Passiamo ancora una mattinata sulle dolci colline di Lapio vitate a Fiano: la terra è inzuppata d’acqua, il Terminio innevato come al solito. C’è fermento in questo paese silenzioso, dove si incrociano le docg di Taurasi e di Fiano di Avellino, un svolta bianca intuita dai monaci e poi sostenuta con convinzione a partire dagli anni ’70 da Mastroberardino. Quasi 189 ettari bianchi, il genius loci di questo vitigno nobile in grado di guardare dritto nell’occhio qualsiasi altra uva bianca del Mondo.
Si dice che oggi i nipoti per vincere nella società globalizzata devono ripetere quel che facevano i nonni. La chimica ha garantito reddito più sicuro, addolcito la fatica da bestie, ma ha pesato sull’omologazione del frutto prima ancora che del vino.
Così in questo eterno ritorno in cui sembra di andare indietro procedendo invece in avanti, l’ennesima curva di queste strade senza rettilinei bloccate dalle greggi di Titiro, la strana coppia Maurizio De Simone-Raffaele Pagano pensa al vino del contadino.
E se è raro ma non difficile bere rosso da viti a piede franco prefillossera, una sorta di Aids della vite che colpì l’Europa alla fine dell’800 arrivata tardi sui suoli vulcanici campani, mai è capitato di farlo con il Fiano.
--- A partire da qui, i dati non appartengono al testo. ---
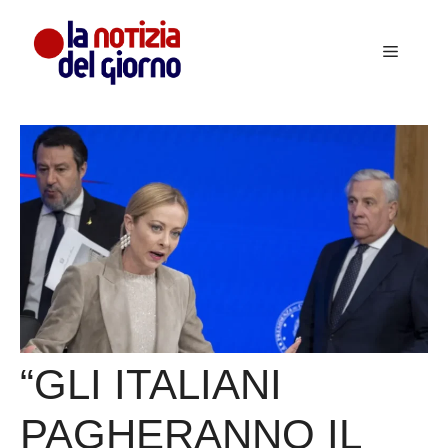
Vai
al
Menu
contenuto
“GLI ITALIANI
PAGHERANNO IL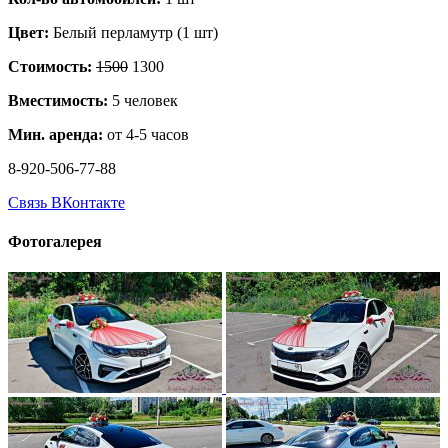
Цвет:
Белый перламутр (1 шт)
Стоимость:
1500
1300
Вместимость:
5 человек
Мин. аренда:
от 4-5 часов
8-920-506-77-88
Связь ВКонтакте
Фотогалерея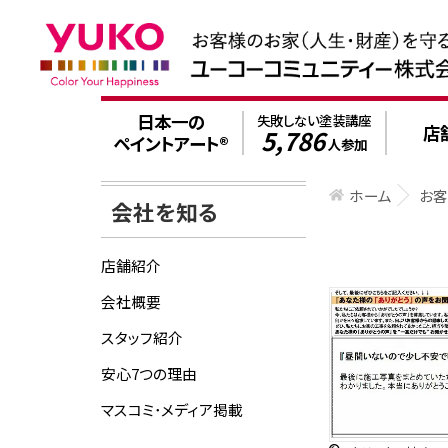
日本一の
失敗しない塗装講座
店
5,786
ペイントアート®
人参加
ホーム
お
会社を知る
店舗紹介
会社概要
スタッフ紹介
安心7つの理由
マスコミ･メディア掲載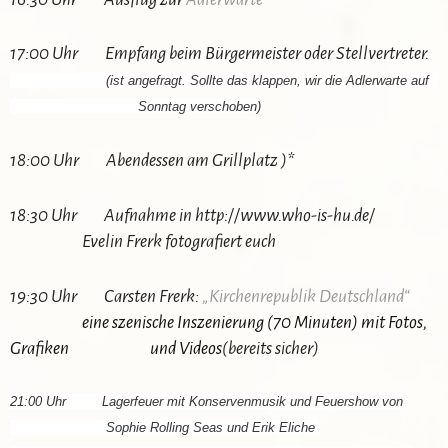
17:00 Uhr Empfang beim Bürgermeister oder Stellvertreter.
(ist angefragt. Sollte das klappen, wir die Adlerwarte auf
Sonntag verschoben)
18:00 Uhr Abendessen am Grillplatz )*
18:30 Uhr Aufnahme in http://www.who-is-hu.de/
Evelin Frerk fotografiert euch
19:30 Uhr Carsten Frerk:
„Kirchenrepublik Deutschland“
eine szenische Inszenierung (70 Minuten) mit Fotos,
Grafiken und Videos
(bereits sicher)
21:00 Uhr Lagerfeuer mit Konservenmusik und Feuershow von
Sophie Rolling Seas und Erik Eliche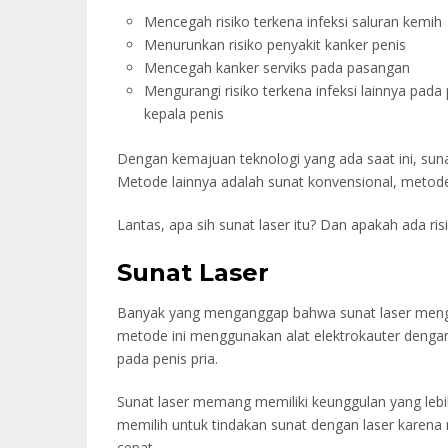
Mencegah risiko terkena infeksi saluran kemih
Menurunkan risiko penyakit kanker penis
Mencegah kanker serviks pada pasangan
Mengurangi risiko terkena infeksi lainnya pa
kepala penis
Dengan kemajuan teknologi yang ada saat ini, su
Metode lainnya adalah sunat konvensional, metod
Lantas, apa sih sunat laser itu? Dan apakah ada risi
Sunat Laser
Banyak yang menganggap bahwa sunat laser meng
metode ini menggunakan alat elektrokauter denga
pada penis pria.
Sunat laser memang memiliki keunggulan yang lebi
memilih untuk tindakan sunat dengan laser karena 
cepat.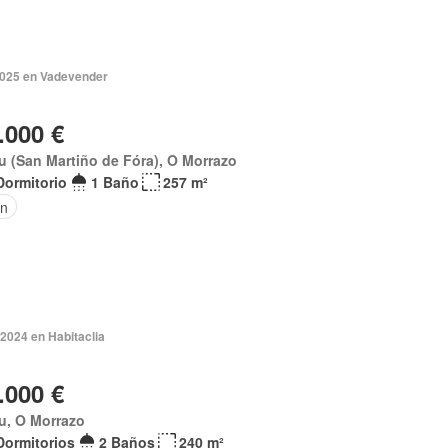
 2025 en Vadevender
.000 €
 (San Martiño de Fóra), O Morrazo
Dormitorio
1 Baño
257 m²
ín
2024 en Habitaclia
.000 €
u, O Morrazo
Dormitorios
2 Baños
240 m²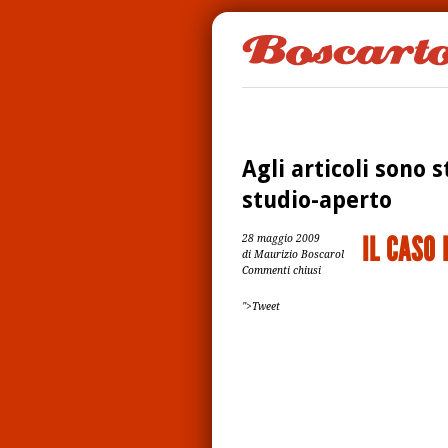
Agli articoli sono s
studio-aperto
IL CASO 
28 maggio 2009
di Maurizio Boscarol
Commenti chiusi
">Tweet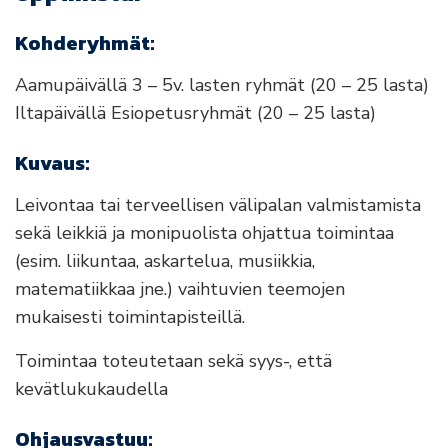
Kohderyhmät:
Aamupäivällä 3 – 5v. lasten ryhmät (20 – 25 lasta)
Iltapäivällä Esiopetusryhmät (20 – 25 lasta)
Kuvaus:
Leivontaa tai terveellisen välipalan valmistamista
sekä leikkiä ja monipuolista ohjattua toimintaa
(esim. liikuntaa, askartelua, musiikkia,
matematiikkaa jne.) vaihtuvien teemojen
mukaisesti toimintapisteillä.
Toimintaa toteutetaan sekä syys-, että
kevätlukukaudella
Ohjausvastuu: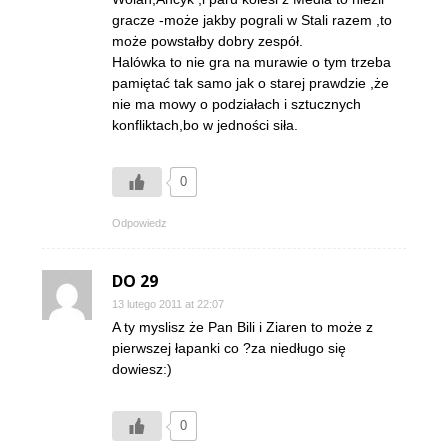
gracze -może jakby pograli w Stali razem ,to
może powstałby dobry zespół.
Halówka to nie gra na murawie o tym trzeba
pamiętać tak samo jak o starej prawdzie ,że
nie ma mowy o podziałach i sztucznych
konfliktach,bo w jedności siła.
0
Odpowiedz
DO 29
13 lutego 2011 at 22:07
A ty myslisz że Pan Bili i Ziaren to może z
pierwszej łapanki co ?za niedługo się
dowiesz:)
0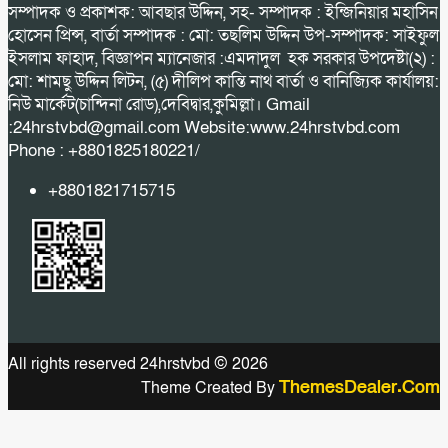
সম্পাদক ও প্রকাশক: আবছার উদ্দিন, সহ- সম্পাদক : ইন্জিনিয়ার মহাসিন
হোসেন প্রিন্স, বার্তা সম্পাদক : মো: তছলিম উদ্দিন উপ-সম্পাদক: সাইফুল
ইসলাম ফাহাদ, বিজ্ঞাপন ম্যানেজার :এমদাদুল হক সরকার উপদেষ্টা(২) :
মো: শামছু উদ্দিন লিটন, (৫) দীলিপ কান্তি নাথ বার্তা ও বানিজ্যিক কার্যালয়:
নিউ মার্কেট(চান্দিনা রোড),দেবিদ্বার,কুমিল্লা। Gmail
:24hrstvbd@gmail.com Website:www.24hrstvbd.com
Phone : +8801825180221/
+8801821715715
All rights reserved 24hrstvbd © 2026
ThemesDealer.Com
Theme Created By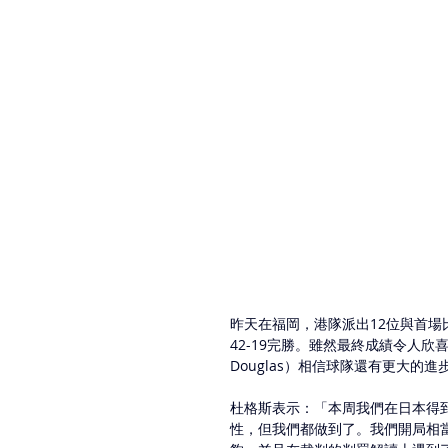
昨天在福岡，港隊派出12位與首場
42-19完勝。雖然最終成績令人欣
Douglas）相信球隊還有更大的進
杜格斯表示：「本周我們在日本得
性，但我們都做到了。我們開局相當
L’idea di partenza non è fare i vini contadini con le lunghe macerazioni su bucce, la cosiddetta vinificazione in rosso dei bianchi, ma partire da quel che resta del patrimonio genetico a Lapio che ha preceduto la fillossera, partire dalla pianta che invece di fruttificare dalla quarta gemma inizia dalla seconda. Monumenti vegetali su cui si sta centrando l’attenzione degli studiosi dopo la prima grande omologazione, quella delle selezioni clonali che privilegiano, ovviamente, la facilità e la semplicità rispetto alla complessità e alla biodiversità.
Non si tratta di stabilire cosa è meglio e cosa è peggio: ma se il Fiano viene piantato in Australia bisogna studiare ciò che non è replicabile per difendersi. E l’unica cosa che non si può ripetere, la più preziosa in questo mondo dove tutti si corre, è solo il tempo.
C’è la regina, fuori filare, nella vigna dei fratelli Alfonso e Antonio Romano. Ha più o meno la stessa età dell’Italia ma non ha avuto celebrazioni. Resiste come quelle antiche case in pietra circondate dalla follia del cemento dei paesi vesuviani. Sono sparse, tra Ferrone, san Nicola e Arianello, la contrada resa celebre da Clelia Romano.
Per la strada Zi Felice ci porge un bicchiere del suo vino, misto di sciascinoso misto ad altre uve.
Il secondo passaggio è la vinificazione. Il legno campano è sempre stato il castagno, Maurizio e Raffaele scelgono quello di Agerola, difficile da gestire perché più poroso. La scelta di diversificare passa anche dall’uso del legno, l’idea di capire come si possa usare gli strumenti del passato con le conoscenze tecniche acquisite negli ultimi decenni.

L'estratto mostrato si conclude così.